In the unique reclaim path of BytesMut::reserve, the condition

if v_capacity >= new_cap + offset

uses an unchecked addition. When new_cap + offset overflows usize in release builds, this condition may incorrectly pass, causing self.cap to be set to a value that exceeds the actual allocated capacity. Subsequent APIs such as spare_capacity_mut() then trust this corrupted cap value and may create out-of-bounds slices, leading to UB.

This behavior is observable in release builds (integer overflow wraps), whereas debug builds panic due to overflow checks.

PoC

use bytes::*;

fn main() {
    let mut a = BytesMut::from(&b"hello world"[..]);
    let mut b = a.split_off(5);

    // Ensure b becomes the unique owner of the backing storage
    drop(a);

    // Trigger overflow in new_cap + offset inside reserve
    b.reserve(usize::MAX - 6);

    // This call relies on the corrupted cap and may cause UB & HBO
    b.put_u8(b'h');
}

Workarounds

Users of BytesMut::reserve are only affected if integer overflow checks are configured to wrap. When integer overflow is configured to panic, this issue does not apply.

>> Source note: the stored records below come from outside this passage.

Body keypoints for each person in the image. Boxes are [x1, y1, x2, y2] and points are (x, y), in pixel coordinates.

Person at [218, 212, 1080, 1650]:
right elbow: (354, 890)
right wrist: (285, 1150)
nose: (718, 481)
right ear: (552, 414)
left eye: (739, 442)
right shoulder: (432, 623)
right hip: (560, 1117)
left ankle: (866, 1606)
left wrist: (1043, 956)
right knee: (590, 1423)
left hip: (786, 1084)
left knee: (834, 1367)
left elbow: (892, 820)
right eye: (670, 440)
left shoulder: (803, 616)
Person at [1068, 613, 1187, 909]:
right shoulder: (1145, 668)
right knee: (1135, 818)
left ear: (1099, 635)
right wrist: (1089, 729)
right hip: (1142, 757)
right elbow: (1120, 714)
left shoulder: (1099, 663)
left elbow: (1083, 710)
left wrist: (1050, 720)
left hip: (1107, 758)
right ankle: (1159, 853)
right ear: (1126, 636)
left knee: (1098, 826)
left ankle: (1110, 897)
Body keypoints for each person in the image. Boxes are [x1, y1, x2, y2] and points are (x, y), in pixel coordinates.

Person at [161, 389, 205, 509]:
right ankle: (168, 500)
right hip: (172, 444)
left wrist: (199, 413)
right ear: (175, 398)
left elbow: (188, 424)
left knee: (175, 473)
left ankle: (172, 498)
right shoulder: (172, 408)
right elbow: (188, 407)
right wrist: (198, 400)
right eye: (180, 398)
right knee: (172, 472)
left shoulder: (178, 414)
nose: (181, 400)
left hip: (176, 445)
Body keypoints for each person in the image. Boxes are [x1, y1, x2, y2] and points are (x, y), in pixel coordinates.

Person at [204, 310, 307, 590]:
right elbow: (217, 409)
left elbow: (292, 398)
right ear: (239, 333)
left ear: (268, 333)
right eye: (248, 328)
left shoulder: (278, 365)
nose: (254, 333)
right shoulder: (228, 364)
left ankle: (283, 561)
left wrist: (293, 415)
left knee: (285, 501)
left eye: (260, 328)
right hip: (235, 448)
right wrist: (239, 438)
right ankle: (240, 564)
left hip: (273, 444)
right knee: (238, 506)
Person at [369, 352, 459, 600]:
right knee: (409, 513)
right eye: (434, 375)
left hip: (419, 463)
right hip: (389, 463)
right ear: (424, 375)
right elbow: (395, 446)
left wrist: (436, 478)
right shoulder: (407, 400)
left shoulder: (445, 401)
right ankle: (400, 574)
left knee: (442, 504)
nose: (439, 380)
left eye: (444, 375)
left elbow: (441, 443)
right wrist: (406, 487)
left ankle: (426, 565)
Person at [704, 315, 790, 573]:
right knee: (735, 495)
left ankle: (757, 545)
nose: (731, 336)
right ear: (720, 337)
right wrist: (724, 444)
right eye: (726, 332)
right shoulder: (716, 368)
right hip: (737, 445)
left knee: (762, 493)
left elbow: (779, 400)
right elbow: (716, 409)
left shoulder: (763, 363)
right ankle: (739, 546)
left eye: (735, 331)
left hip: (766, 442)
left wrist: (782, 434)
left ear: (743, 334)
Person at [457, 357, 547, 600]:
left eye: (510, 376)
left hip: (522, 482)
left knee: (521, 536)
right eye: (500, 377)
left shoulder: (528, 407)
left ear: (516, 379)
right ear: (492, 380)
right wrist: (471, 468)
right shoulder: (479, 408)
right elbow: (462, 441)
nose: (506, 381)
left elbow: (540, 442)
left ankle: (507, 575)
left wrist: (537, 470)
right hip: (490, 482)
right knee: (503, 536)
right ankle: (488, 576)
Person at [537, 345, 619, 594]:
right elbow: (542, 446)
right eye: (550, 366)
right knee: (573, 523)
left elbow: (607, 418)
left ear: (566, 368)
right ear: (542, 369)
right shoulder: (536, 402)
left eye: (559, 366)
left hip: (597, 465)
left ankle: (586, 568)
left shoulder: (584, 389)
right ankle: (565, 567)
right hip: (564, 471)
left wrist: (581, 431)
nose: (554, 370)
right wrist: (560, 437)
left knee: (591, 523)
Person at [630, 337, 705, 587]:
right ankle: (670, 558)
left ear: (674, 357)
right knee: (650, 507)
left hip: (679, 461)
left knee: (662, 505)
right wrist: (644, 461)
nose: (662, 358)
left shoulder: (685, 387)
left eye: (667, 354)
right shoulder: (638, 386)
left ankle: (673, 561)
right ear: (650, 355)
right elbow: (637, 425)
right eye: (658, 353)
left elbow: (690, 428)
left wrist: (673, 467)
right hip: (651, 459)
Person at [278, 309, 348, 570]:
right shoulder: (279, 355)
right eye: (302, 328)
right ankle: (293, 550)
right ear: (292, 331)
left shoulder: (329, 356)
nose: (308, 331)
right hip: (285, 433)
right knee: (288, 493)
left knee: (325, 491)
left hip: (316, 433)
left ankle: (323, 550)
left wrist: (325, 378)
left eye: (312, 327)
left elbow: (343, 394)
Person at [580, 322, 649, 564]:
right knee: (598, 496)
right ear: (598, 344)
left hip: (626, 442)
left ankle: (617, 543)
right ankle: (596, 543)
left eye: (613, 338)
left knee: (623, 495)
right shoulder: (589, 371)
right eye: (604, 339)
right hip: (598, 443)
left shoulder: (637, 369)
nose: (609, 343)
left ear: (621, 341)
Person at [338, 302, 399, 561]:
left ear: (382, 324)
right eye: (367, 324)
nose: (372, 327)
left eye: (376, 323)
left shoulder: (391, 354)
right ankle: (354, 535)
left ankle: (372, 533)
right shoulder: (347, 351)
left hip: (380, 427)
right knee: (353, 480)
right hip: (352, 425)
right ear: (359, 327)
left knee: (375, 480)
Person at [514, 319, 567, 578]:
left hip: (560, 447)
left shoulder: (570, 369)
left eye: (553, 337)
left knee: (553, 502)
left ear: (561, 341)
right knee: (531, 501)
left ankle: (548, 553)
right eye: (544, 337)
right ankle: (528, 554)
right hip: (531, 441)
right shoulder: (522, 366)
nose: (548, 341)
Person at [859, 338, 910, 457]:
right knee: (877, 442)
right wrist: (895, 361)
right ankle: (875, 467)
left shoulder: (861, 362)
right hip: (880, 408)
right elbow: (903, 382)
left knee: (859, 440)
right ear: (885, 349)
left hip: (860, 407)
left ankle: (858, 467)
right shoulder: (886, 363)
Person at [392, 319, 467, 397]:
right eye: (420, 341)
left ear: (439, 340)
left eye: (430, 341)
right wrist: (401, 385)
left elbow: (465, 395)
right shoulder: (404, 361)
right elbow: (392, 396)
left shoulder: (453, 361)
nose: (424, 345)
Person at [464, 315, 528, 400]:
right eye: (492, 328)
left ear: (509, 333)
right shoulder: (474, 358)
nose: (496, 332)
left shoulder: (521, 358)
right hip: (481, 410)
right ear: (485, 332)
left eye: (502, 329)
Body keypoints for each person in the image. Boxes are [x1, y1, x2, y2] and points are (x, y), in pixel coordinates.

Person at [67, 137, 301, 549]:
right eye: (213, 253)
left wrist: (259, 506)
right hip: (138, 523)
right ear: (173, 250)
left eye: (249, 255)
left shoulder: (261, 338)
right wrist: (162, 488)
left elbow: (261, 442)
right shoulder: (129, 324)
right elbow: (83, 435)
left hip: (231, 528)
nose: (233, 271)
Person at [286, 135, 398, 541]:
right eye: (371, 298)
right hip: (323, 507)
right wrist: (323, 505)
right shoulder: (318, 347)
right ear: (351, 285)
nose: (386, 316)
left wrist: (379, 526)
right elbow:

time: Denial of Service via Stack Exhaustion

RUSTSEC-2026-0009

Impact

When user-provided input is provided to any type that parses with the RFC 2822 format, a denial of service attack via stack exhaustion is possible. The attack relies on formally deprecated and rarely-used features that are part of the RFC 2822 format used in a malicious manner. Ordinary, non-malicious input will never encounter this scenario.

Patches

A limit to the depth of recursion was added in v0.3.47. From this version, an error will be returned rather than exhausting the stack.

Workarounds

Limiting the length of user input is the simplest way to avoid stack exhaustion, as the amount of the stack consumed would be at most a factor of the length of the input.